Ser... humano (inutilidad de la existencia)
-¿Para qué estás aquí?- dijo aquel hombrecillo larguirucho.
-¿Para qué? Será por qué.
-No, no. Para qué. ¿Para qué estás aquí?
-Pues... yo no estoy aquí por ningún motivo ni para ningún fin, es decir, el ser humano no tiene utilidad.
-Hmm... interesante teoría. Pero piénsalo. Tú estás aquí, consumiendo, constantemente, sin dar nada a cambio. Y no me refiero al trabajo, ni al trato con los tuyos, me refiero al universo. Al todo.
-Bueno... a ver... yo...- no sabía qué decir.- Yo vivo por ellos. Para ellos. Para todos.
-Entiendo. Para todos, para que no se turben, para que estén bien, para que no lloren como tú lloras, para que no sufran, para que rían. ¿Y tú? ¿Tú no ríes?

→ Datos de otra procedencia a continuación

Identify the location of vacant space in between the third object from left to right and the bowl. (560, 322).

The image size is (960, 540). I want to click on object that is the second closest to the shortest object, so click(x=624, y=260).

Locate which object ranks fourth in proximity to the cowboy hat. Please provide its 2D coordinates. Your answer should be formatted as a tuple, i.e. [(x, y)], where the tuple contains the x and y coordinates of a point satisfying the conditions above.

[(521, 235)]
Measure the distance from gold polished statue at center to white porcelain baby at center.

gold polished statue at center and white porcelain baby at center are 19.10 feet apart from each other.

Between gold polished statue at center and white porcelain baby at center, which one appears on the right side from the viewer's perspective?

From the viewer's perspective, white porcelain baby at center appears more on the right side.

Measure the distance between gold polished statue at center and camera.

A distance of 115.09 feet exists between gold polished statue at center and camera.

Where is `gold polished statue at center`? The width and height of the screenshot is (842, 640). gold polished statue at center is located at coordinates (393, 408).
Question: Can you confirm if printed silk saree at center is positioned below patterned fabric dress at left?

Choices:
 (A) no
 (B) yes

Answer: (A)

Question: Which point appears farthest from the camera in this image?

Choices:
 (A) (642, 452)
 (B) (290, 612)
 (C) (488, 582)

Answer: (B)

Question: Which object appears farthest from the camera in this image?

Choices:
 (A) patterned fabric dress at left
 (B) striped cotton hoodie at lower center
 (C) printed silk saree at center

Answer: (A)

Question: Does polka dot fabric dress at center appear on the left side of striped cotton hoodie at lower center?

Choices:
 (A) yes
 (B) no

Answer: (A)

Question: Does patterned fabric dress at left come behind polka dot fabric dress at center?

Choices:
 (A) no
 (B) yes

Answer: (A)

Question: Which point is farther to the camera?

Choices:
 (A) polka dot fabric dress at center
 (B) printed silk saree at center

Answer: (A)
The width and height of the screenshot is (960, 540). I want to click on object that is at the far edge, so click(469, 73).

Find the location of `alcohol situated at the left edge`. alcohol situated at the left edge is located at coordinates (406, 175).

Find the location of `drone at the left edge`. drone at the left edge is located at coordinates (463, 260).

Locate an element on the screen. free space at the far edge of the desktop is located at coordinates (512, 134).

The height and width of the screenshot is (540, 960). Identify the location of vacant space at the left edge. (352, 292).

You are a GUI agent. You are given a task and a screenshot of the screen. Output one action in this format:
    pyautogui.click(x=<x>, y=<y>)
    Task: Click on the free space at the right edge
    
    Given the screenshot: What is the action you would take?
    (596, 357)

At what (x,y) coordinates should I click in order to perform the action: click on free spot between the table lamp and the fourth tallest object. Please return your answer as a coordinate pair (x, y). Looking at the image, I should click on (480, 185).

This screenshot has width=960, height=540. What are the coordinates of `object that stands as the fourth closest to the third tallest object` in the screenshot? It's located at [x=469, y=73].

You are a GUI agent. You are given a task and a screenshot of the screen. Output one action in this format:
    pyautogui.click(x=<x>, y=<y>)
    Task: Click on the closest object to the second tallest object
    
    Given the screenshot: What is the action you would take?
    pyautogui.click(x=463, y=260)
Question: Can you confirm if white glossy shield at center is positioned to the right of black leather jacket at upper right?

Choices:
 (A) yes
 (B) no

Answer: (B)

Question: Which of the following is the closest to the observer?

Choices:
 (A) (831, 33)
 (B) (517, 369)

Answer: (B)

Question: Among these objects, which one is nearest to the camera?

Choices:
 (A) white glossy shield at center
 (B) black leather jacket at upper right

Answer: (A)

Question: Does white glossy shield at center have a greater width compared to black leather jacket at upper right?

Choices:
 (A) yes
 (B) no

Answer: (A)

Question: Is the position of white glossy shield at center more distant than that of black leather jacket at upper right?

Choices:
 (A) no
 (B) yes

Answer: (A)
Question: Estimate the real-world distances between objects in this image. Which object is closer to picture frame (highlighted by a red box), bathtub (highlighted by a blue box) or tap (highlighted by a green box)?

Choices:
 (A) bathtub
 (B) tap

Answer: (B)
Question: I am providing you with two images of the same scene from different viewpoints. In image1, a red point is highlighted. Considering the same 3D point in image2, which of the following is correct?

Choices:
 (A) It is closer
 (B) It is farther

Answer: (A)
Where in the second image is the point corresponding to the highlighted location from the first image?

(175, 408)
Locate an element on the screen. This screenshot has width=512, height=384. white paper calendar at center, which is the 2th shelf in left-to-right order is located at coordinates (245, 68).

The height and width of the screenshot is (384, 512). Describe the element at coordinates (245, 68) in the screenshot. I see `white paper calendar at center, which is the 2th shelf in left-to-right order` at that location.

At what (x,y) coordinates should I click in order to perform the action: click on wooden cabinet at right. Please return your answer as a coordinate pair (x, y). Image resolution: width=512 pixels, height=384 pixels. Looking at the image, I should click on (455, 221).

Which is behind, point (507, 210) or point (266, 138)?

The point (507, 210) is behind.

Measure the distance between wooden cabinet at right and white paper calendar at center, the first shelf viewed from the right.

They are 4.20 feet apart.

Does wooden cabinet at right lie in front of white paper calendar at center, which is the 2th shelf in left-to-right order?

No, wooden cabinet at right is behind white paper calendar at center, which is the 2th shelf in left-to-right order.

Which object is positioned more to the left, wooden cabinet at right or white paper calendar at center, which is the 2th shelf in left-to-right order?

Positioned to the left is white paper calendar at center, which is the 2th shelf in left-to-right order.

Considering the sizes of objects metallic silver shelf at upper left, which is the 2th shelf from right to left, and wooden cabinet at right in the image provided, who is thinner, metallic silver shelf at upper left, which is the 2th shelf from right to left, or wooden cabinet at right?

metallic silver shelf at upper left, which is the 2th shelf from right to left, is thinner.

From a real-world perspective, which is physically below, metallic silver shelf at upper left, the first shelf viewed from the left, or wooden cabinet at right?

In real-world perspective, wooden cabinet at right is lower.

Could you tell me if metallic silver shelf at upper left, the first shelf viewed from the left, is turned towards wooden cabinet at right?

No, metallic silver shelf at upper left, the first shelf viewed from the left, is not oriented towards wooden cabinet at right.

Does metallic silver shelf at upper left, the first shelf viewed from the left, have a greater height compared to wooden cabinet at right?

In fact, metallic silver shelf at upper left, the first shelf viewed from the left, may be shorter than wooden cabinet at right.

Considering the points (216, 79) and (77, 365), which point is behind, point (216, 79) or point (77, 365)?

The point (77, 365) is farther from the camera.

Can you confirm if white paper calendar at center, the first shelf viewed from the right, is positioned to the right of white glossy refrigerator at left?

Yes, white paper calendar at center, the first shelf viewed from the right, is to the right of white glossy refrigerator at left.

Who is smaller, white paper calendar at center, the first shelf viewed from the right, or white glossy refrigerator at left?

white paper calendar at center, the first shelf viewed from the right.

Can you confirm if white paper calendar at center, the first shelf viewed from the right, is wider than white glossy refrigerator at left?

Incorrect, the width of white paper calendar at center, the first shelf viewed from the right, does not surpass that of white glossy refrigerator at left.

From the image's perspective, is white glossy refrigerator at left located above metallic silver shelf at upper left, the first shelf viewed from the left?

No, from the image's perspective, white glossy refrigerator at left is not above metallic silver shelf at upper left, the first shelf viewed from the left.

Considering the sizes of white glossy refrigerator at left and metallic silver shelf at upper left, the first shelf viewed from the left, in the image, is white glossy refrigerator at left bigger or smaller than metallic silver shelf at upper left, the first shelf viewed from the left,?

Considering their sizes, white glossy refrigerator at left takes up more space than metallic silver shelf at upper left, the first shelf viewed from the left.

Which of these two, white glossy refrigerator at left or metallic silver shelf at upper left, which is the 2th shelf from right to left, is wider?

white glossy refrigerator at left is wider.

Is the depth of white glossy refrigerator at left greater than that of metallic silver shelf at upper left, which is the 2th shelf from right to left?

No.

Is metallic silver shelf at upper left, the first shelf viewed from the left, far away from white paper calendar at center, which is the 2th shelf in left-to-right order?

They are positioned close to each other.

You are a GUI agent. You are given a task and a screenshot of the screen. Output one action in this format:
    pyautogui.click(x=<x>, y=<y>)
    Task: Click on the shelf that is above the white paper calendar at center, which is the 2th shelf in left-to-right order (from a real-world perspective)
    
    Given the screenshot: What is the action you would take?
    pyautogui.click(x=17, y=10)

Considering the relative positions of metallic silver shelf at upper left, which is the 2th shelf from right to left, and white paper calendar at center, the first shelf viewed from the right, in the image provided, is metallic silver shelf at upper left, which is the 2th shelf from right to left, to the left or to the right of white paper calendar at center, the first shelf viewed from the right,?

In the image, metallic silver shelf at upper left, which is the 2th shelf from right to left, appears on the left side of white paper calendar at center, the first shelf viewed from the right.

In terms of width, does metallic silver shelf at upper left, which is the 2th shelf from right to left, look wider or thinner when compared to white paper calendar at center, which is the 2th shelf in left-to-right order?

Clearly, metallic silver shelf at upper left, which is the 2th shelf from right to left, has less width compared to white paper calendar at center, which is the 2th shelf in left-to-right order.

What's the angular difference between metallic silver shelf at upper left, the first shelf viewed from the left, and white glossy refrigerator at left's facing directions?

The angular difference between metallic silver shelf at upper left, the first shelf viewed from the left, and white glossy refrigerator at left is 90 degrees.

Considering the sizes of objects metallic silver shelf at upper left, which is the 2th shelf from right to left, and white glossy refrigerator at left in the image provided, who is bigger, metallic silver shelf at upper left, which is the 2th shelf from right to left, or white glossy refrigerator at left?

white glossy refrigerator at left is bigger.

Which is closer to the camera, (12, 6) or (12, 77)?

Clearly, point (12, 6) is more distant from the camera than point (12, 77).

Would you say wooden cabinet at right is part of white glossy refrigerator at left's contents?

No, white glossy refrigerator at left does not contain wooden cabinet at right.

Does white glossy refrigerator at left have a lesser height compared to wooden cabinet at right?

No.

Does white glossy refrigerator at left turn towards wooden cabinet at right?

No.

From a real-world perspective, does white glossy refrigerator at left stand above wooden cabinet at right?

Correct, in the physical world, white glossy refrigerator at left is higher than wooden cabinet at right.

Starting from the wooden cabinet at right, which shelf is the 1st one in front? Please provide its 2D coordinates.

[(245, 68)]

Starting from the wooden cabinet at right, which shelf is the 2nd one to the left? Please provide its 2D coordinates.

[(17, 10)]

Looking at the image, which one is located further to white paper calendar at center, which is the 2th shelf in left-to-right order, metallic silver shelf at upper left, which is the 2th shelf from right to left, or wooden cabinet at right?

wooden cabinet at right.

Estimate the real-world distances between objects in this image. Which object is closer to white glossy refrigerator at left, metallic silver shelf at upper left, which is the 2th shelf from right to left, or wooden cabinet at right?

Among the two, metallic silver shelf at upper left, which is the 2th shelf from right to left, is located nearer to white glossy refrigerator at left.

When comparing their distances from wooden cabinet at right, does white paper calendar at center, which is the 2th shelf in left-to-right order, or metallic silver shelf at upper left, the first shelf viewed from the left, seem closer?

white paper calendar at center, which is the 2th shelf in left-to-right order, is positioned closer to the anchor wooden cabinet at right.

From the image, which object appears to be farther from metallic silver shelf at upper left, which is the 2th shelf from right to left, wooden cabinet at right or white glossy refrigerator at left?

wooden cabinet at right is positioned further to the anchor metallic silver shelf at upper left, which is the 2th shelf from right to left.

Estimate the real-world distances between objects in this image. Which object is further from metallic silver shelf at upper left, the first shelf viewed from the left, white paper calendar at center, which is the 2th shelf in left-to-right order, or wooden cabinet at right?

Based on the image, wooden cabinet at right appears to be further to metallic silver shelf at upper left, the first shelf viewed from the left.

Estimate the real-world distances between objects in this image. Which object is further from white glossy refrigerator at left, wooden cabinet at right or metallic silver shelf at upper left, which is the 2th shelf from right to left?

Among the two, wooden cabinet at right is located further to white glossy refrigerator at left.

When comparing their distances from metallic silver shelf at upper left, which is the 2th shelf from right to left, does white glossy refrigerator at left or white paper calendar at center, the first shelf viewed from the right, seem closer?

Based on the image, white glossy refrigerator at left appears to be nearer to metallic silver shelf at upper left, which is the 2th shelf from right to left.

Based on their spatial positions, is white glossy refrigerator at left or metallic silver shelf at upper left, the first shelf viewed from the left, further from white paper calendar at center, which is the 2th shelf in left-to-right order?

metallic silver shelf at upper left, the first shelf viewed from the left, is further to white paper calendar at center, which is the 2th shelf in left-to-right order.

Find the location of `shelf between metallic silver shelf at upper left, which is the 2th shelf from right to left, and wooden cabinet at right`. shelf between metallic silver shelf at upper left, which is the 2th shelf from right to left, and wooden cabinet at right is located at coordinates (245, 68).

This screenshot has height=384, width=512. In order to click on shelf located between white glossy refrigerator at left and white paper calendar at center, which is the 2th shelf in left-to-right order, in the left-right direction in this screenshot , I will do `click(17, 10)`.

-No a menudo. No como debería.
-Ah. Te conformas con que ellos lo hagan.
-Sí.
-Pues no lo parece. Hoy te he visto temblar, otra vez. Ellos reían, tú te estremecías.
-No todo es felicidad en este mundo.
-Correcto, pero a veces algo sí lo es. En tu mundo no.
-¿Y qué sugieres? ¿Que baile al son de los perfumados ponies de color rosa que guían las poco voluntariosas mentes de aquellas personas que dicen ser felices? No, gracias.
-No, tú y yo bien sabemos que el optimismo está sobrevalorado. Yo me refiero a ti.
-No sé de qué me hablas.
-Sí lo sabes. Me refiero a buscarte, a encontrarte y a vivirte.
-Mi supra-yo, ¿eh?
-Exacto.
-La búsqueda de mi yo, el arduo camino de la plenitud espiritual, la esencia del universo, mi universo; la armonía de la existencia y la inexistencia, el ser y el no-ser. La utilidad de la inutilidad, la ignorancia provocada y deseada, las explicaciones propias, por mí y para mí; las razones no razonables, la energía primitiva y ubicua, la evolución hacia nada, la carrera sin meta (porque no la hay) y...
-Y...
-El vivir por el vivir.
-¡Eso es!- se sonrió.- Repítelo.
-¡El vivir por el vivir!
-¡Más fuerte!
-¡EL VIVIR POR EL VIVIR!
El hombrecillo comenzó a reír compulsivamente, retorciéndose y contorsionándose, apretándose el abdomen con fuerza.
Su cara se tornaba roja, cada vez más; respiraba con dificultad.
-¡Bien... hecho!- dijo, como pudo, entre risas.- ¡Bien hecho!